Rich and varied heritage

Photo : © Carole pro

The town of Mauléon is not only renowned for its espadrilles but also for its châteaux. 

The fortified castle overlooks the town and has a strategic view that enabled the valley to be surveilled. Its walls date from the 12th century. The Château d’Andurain de Maytie is a private home built at the beginning of the 17th century, at the end of the Wars of Religion.

In several villages, the churches have steeples with 3 points symbolizing the Holy Trinity, called Trinitarian steeples. The oldest are Romanesque and were built after the Wars of Religion, such as the church in the Haute-Ville quarter of Mauléon, or in Gotein.
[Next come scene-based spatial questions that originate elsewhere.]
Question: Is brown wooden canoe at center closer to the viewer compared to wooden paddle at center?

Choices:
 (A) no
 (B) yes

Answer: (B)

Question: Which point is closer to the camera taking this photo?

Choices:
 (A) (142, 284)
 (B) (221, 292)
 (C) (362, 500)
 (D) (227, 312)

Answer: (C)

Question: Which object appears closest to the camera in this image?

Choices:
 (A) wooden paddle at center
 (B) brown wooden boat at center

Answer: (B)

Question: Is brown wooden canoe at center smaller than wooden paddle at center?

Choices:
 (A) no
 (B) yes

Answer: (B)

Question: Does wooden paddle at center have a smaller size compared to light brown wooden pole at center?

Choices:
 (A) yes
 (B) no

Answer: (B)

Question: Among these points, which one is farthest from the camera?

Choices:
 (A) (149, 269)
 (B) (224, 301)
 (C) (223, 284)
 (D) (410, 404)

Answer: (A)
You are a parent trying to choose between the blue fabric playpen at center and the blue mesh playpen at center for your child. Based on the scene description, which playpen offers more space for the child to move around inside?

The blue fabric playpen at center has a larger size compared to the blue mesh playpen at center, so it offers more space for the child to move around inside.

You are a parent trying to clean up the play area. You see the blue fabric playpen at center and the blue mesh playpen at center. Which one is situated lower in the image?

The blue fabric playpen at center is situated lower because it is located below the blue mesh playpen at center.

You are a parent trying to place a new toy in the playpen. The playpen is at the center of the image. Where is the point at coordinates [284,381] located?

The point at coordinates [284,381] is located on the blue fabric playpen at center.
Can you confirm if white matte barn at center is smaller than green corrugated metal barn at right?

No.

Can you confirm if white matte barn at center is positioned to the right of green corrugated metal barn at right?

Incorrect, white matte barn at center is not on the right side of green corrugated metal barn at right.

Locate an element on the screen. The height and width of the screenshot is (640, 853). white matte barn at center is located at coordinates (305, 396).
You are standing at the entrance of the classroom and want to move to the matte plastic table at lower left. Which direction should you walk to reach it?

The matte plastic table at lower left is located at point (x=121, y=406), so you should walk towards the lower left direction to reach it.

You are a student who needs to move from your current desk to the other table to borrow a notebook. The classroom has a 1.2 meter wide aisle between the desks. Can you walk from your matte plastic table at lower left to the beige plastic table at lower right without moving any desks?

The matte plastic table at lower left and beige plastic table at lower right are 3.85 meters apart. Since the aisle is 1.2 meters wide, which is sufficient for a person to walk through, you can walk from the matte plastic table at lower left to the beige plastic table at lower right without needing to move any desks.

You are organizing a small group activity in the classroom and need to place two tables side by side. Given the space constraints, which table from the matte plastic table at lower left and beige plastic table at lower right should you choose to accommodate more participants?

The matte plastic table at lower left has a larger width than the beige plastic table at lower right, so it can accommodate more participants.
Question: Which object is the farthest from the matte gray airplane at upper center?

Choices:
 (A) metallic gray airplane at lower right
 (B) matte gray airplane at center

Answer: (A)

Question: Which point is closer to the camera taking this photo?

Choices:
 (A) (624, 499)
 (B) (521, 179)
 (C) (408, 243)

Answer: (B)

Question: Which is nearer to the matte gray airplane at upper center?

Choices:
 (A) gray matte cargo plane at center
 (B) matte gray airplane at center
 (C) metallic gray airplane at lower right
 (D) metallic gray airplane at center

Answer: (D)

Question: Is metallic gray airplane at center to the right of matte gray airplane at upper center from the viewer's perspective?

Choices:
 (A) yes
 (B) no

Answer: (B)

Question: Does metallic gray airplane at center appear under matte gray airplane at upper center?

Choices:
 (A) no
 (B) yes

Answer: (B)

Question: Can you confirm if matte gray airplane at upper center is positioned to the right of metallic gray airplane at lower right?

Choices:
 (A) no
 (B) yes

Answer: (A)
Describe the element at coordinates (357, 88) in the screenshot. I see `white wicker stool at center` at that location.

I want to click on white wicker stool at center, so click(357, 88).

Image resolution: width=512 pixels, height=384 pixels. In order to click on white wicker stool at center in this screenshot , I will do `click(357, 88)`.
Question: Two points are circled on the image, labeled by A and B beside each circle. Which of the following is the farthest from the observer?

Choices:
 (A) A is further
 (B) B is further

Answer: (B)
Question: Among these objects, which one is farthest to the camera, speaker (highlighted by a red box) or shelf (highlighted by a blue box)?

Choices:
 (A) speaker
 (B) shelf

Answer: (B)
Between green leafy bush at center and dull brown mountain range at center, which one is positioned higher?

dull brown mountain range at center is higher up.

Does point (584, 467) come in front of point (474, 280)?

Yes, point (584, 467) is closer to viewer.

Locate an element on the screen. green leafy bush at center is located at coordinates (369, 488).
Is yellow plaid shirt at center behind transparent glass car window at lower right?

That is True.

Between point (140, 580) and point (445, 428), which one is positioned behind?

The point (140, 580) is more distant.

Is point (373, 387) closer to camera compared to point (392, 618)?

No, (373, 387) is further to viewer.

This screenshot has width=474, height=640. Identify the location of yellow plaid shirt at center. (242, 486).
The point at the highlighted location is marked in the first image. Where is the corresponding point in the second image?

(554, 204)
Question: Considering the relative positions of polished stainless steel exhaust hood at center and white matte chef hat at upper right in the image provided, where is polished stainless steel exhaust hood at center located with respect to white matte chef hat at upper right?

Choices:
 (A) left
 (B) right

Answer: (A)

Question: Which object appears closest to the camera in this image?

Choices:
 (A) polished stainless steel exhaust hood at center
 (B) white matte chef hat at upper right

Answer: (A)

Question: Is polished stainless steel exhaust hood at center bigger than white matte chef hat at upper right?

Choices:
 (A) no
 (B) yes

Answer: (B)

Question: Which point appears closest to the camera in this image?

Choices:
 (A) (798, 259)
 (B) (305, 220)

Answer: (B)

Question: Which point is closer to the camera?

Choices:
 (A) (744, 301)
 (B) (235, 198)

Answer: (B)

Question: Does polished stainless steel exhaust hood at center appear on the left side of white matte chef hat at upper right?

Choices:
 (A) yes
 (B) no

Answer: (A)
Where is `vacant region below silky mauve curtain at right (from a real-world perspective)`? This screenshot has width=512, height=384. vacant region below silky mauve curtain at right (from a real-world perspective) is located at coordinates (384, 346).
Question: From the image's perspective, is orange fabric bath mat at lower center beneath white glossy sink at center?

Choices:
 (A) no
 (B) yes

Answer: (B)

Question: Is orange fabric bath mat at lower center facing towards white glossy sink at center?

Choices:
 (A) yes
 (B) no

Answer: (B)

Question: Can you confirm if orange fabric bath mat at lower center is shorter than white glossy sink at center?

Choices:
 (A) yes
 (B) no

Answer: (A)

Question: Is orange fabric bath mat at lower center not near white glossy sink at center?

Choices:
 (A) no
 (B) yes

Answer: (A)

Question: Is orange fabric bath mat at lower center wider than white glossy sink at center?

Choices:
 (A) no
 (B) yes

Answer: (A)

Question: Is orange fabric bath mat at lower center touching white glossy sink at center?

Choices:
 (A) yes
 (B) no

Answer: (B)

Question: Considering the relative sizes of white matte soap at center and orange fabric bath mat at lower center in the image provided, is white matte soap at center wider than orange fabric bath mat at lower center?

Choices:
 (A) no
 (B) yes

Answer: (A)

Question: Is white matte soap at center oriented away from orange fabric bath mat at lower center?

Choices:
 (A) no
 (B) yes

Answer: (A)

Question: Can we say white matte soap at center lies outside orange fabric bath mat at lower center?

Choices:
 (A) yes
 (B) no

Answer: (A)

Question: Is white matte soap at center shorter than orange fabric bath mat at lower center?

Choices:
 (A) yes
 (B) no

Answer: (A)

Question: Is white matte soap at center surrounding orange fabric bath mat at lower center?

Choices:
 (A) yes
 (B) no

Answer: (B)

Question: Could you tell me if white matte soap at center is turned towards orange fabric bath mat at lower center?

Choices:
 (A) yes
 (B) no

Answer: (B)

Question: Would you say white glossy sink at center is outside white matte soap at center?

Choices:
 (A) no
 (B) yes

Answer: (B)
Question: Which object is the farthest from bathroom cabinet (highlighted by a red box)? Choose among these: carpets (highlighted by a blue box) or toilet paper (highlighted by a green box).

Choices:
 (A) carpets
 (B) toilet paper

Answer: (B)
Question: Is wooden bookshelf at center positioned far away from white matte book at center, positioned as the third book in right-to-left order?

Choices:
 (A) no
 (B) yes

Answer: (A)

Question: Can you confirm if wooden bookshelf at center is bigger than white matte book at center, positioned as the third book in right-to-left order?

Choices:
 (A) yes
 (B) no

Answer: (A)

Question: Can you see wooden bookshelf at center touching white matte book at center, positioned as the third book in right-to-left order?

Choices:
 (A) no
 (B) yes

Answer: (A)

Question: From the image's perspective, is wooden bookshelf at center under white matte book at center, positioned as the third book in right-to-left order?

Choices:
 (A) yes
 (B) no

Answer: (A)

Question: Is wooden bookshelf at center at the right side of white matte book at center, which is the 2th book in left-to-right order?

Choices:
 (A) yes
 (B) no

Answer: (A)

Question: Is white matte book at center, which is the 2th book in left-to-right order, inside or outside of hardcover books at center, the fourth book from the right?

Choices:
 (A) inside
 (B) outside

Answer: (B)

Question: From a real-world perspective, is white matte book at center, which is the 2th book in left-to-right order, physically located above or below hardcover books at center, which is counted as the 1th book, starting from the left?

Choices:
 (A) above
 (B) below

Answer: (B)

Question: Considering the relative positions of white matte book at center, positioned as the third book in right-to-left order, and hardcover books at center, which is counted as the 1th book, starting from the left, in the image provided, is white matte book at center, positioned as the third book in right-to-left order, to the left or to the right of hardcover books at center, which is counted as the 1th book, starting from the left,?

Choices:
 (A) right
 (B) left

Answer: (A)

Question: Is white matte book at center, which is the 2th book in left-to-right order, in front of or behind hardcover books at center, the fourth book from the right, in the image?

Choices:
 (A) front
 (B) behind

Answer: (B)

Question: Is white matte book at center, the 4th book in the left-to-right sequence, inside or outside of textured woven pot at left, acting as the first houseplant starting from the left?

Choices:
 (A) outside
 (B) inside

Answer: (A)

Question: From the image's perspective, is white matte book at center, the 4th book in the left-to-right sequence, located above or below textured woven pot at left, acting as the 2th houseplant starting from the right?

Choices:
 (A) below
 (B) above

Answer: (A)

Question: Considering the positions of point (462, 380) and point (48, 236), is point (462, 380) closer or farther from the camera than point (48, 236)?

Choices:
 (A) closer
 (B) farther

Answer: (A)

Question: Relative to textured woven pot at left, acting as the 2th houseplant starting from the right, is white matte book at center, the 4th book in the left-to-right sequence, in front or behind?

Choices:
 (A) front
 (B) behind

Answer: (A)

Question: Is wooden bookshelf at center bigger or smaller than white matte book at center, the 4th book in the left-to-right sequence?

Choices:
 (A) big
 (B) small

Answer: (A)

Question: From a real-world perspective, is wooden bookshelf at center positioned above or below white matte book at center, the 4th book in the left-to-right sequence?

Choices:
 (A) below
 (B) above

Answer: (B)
The church of l’Hôpital-Saint-Blaise,

Former hospice foundation listed as a UNESCO world heritage site

Just a few kilometres away is the village of L’Hôpital-Saint-Blaise. The village church is all that remains of the former 12th century hospice foundation.

It is built in the Hispano-Moorish style.

A son et lumière show recounts its history.


Souletin : a mysterious language


The Souletin dialect is different from Basque spoken in the other provinces; for example, its “ü” sound and more emphasized tonic accent. 

The Basque language is what unifies and defines the Basque people, on both sides of the border, as the word used to refer to a Basque person is “Euskalduna”, which literally means “a person that masters the language”.

Here are a few useful words for your stay:

Egün hon = hello
Honki jin = welcome
Otoi = please
Eskerrik hanitx = thank you very much
For comparison, here are the same words in Standard Basque: 

Egün hon = egun on (hello)
Honki jin = ongi etorri (welcome)
Otoi = otoi (please)
Eskerrik hanitx = milesker ainitz (thank you very much)


The land of maskaradak and pastorals

The province of Soule is the happy custodian of very ancient traditions in Basque language folk theatre.

1 - The Maskaradak : the Souletin Mascarades, part carnival and part street theatre, in which two opposing worlds are represented over the course of a day in the village square, the gorriak (people dressed in red) and the beltzak (people dressed in black). The Maskarada goes from village to village, every Sunday, or almost, during the winter months. In the Middle Ages, the Church authorised the population to speak their mind to the seigneur of the village over the course of a whole day, so the men would dance and criticize any seigneurial abuse of authority to their heart’s content …

2 - Pastoral : this event is organised by the inhabitants of a village every summer, generally the last Sunday of July and the first Sunday of August. This traditional type of play is performed entirely in the Basque language on an outdoor stage and recounts the sobering struggle between good and evil. The Pastoral attracts thousands of spectators.

Soule is also the heir to beautiful songs and dances. Here, dancing is far from being a simple folk legacy. It is very much alive and well, featuring in all the main local events. The intricate and demanding dance steps require discipline and technical precision.

Unsual architecture of the house in Soule

On arriving in Soule, you will notice that the red tile roofs have disappeared and grey slate roofs have taken their place.

Houses in Soule resemble the farmhouses of Bearn with their steeply sloping slate roofs. Sometimes, the outside door is spanned by a beautiful stone lintel engraved with the date of its construction or renovation and the name of the builder.

In the Basque Country, it was traditional that the family name was also the name of the house and so, until quite recently, many Basques were called by the name of their home. Even today, a person can be referred to by his surname or by the name of his home. Often the name of the house relates to its location.